If you’d like to see where cloud computing is going, you simply look at the evolution of earlier computing platforms. In the 1996 documentary “Triumph of the Nerds”, Steve Jobs described his early vision to take the desktop to the masses: “It was very clear to me that while there were a bunch of hardware hobbyists that could assemble their own computers, or at least take our board and add the transformers for the power supply and the case the keyboard and go get, you know, et cetera, go get the rest of the stuff. For every one of those, there were a thousand people that couldn’t do that, but wanted to mess around with programming - software hobbyists.”
Web as the new preferred “platform-of-choice”
Interestingly, today’s cloud infrastructure is similar to the desktops of the ’80s in several respects. Although it ultimately benefits the ordinary end user, it’s mostly the techies that get excited about it and that continue to refine it. The result will be the same. Just as PCs were once seen as something “with potential” but nonetheless only used by a handful of “hobbyists” as Jobs puts it—or “geeks”, to not put so fine a point on it; cloud computing is seeing the same evolution. In the future, cloud toolkits and platforms will make the cloud as easy to use as today’s desktop computer; and will become as ordinary and accepted as the desktop or laptop PC.
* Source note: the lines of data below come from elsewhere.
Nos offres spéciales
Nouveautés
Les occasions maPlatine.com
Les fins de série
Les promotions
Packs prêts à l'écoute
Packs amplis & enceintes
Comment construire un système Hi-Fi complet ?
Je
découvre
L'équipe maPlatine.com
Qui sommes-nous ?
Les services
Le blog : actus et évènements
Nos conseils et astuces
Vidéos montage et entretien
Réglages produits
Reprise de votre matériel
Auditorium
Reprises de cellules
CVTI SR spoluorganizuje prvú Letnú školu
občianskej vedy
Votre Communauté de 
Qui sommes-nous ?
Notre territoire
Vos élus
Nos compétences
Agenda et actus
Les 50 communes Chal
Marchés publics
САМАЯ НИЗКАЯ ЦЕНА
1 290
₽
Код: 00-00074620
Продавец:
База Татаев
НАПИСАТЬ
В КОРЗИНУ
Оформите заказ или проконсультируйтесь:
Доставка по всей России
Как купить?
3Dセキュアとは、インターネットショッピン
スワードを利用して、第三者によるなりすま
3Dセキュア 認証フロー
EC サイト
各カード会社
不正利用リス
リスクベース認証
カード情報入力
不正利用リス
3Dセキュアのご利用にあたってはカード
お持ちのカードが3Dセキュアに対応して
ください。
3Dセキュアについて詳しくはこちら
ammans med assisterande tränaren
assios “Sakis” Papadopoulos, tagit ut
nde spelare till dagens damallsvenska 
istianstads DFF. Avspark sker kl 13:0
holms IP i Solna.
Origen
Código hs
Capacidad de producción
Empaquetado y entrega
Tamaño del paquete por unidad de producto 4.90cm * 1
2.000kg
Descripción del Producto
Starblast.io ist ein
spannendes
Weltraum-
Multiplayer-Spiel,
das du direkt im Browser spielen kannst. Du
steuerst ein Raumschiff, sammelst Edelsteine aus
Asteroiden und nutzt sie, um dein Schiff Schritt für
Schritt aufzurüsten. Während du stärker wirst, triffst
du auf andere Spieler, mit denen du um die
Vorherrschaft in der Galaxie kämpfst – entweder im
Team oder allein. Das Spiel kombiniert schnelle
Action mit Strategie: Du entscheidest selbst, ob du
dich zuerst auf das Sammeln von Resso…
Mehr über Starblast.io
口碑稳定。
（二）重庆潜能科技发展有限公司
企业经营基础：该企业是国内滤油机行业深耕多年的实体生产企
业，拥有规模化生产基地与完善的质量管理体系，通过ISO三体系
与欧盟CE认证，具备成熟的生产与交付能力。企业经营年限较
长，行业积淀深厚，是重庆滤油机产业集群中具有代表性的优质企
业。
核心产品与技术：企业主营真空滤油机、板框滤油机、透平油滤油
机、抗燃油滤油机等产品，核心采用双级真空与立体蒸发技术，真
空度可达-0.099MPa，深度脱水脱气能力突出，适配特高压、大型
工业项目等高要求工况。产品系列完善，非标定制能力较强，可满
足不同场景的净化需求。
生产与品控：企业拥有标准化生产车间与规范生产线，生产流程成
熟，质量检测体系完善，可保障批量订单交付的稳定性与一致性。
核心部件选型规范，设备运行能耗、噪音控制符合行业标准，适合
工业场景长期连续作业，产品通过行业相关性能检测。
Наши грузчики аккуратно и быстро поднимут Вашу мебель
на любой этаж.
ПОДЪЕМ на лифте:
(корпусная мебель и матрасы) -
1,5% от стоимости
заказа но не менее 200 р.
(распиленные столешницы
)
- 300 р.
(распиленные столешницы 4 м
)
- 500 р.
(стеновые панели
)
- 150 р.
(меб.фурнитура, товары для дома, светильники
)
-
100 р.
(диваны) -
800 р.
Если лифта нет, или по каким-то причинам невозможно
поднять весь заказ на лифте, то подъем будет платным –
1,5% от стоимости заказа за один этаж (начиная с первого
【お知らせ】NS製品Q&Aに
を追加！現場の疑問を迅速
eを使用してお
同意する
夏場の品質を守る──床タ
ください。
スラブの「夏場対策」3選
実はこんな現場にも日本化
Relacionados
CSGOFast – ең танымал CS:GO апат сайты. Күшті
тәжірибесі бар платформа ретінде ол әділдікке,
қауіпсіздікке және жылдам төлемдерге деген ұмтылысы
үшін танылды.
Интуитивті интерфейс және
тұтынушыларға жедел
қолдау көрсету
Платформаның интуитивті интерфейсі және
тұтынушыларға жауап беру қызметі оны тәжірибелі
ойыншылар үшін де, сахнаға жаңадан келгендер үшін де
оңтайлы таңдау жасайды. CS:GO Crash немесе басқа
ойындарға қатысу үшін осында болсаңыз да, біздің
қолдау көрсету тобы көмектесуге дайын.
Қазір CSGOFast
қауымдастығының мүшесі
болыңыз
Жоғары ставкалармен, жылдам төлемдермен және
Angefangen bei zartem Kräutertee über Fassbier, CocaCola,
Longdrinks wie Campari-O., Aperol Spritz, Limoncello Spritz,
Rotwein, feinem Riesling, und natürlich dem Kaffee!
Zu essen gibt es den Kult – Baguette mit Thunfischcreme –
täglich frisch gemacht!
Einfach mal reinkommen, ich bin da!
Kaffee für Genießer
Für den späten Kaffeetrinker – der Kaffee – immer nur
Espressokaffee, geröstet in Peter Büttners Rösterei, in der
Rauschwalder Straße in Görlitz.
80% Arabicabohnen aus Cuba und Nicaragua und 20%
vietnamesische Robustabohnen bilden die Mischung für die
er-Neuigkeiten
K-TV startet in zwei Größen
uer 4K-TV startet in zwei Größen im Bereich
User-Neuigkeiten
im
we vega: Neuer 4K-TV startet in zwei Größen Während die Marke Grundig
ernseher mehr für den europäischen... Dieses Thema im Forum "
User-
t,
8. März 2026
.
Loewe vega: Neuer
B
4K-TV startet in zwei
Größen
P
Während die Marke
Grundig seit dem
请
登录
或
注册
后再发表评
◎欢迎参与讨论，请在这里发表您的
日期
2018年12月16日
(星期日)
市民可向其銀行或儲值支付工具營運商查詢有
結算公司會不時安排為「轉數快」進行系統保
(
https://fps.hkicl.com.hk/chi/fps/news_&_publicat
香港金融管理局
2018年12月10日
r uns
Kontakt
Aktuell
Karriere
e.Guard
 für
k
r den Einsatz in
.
So where did the concept of “cloud computing” come from? It goes all the way back to the origins of the Internet itself. The Internet was always seen in diagrams as a cloud, even before the term “cloud computing” came into use. The idea was that, as described by Google’s Kevin Marks, it “comes from the early days of the Internet where we drew the network as a cloud . . . we didn’t care where the messages went . . . the cloud hid it from us.” The internet therefore gave us the first cloud, which centered around networking. Later, data abstraction added another layer to it. Today, the cloud abstracts the entire environment: infrastructure, platforms, and data and applications.
If you look closely at the Web, it is doing ALL of the same things as yesterday’s PC… except without the box (thus the word “cloud”). Inasmuch as this may sound absurd to technologists, it’s an equally perplexing notion to consumers. Either way, we all should care because the implications are enormous.
What are those implications? Well, cloud computing represents the bigest technology platform war in about 30 years. The biggest platform war since the Steve Jobs/Bill Gates days that were dramatized in the cult classic “Triumph of the Nerds.” The next couple years will be interesting.